(Bloomberg) -- Unilever Plc’s Indian unit reported quarterly profit that met analyst expectations as price hikes helped Asia’s largest consumer goods maker by market value manage persistent inflationary pressures.

The Mumbai-listed Hindustan Unilever Ltd. posted a 17% rise in net income to 22.4 billion rupees ($300.6 million) for the quarter ending Dec. 31, according to an exchange filing Thursday, exactly in line with the average profit forecast by analysts in a Bloomberg survey. Revenue rose 10% to 129 billion rupees while total costs rose 8.3%. It saw a volume growth of 2%.

“We have delivered a strong and resilient performance in the quarter despite moderation in market growths and significant levels of commodity inflation,” Sanjiv Mehta, the company’s chairman and managing director, said in a statement, adding that the operating environment in the near-term “will continue to remain challenging.”

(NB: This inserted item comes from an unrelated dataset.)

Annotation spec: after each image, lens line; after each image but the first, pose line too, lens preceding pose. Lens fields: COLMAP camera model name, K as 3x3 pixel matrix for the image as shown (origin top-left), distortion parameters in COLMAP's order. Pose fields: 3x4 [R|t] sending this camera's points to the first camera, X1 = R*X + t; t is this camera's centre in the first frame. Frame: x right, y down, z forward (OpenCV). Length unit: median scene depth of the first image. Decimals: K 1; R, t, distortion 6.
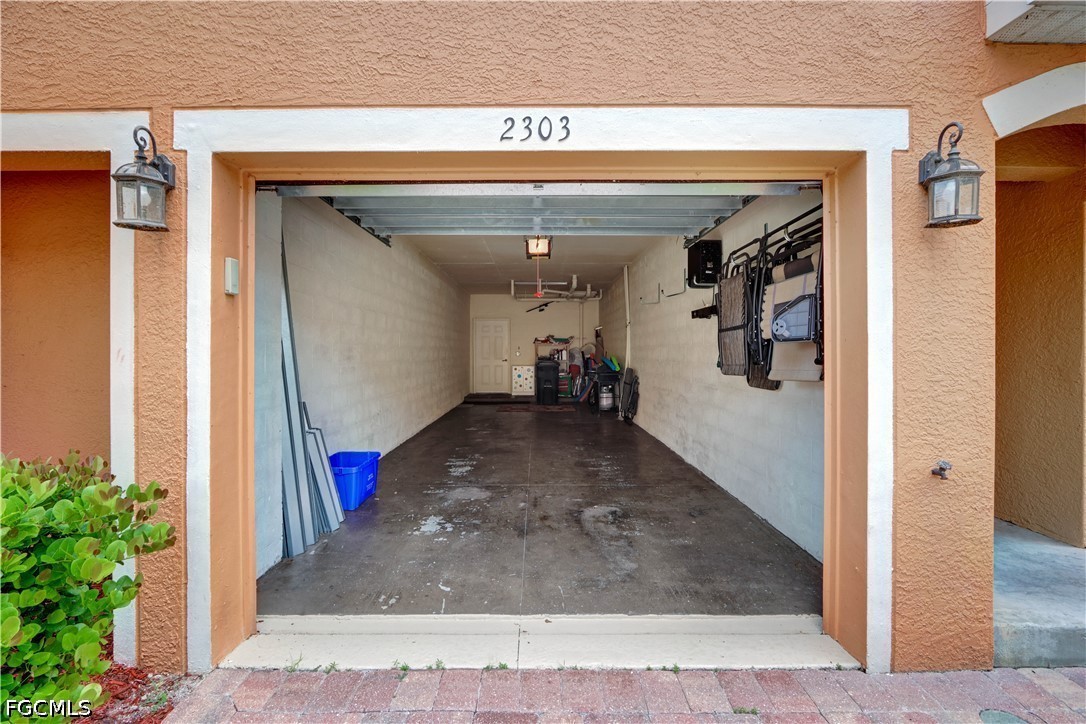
lens RADIAL K [[505.5, 0, 543.0], [0, 505.5, 358.1], [0, 0, 1]] dist [-0.016361, 0.002092]
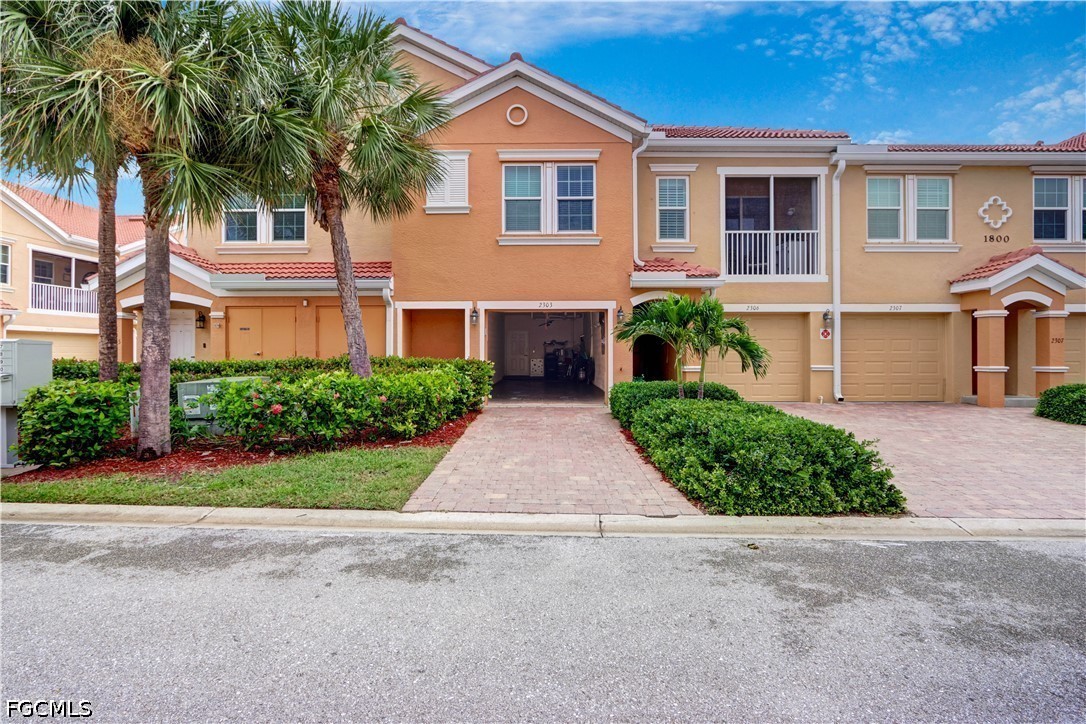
lens RADIAL K [[505.5, 0, 542.3], [0, 505.5, 359.5], [0, 0, 1]] dist [-0.016361, 0.002092]
pose [[0.999814, -0.000510, -0.019281, 0.010100], [0.000456, 0.999996, -0.002755, 0.023080], [0.019282, 0.002745, 0.999810, -0.667554]]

The maker of Hellmann’s mayonnaise and Dove soap, like its parent unit, has been roiled by rising input costs amid a global supply chain disruptions. India’s retail inflation climbed for the third straight month in December. While prices of key raw materials including palm oil and crude oil-based packaging have spiked, Hindustan Unilever has passed on some of it to consumers in product categories such as soaps and detergents in the last quarter. 

‘Peaked Out’

“Fast-moving consumer goods companies have taken price hikes to the tune of 5-15% in the last six months to pass on high commodity inflation,” Sanjay Manyal, an analyst at ICICI Securities Ltd. in Mumbai, wrote in a sector report last week. “It is difficult to call out at this time that commodity inflation has peaked out.”

Hindustan Unilever’s shares closed 2.1% down on Thursday before the results were published, pushing this year’s decline to 4.2%. The stock is also underperforming compared to India’s benchmark BSE Sensex Index, which has gained 2.1% in 2022.

As Unilever contends with global inflationary pressures, Chief Executive Officer Alan Jope told reporters earlier this week that the parent company plans to sharpen its focus on health and hygiene. However, Jope faces growing pressure to deliver a new strategy after investor dissent forced the firm to walk away from a bid for GlaxoSmithKline Plc’s consumer products division on Wednesday.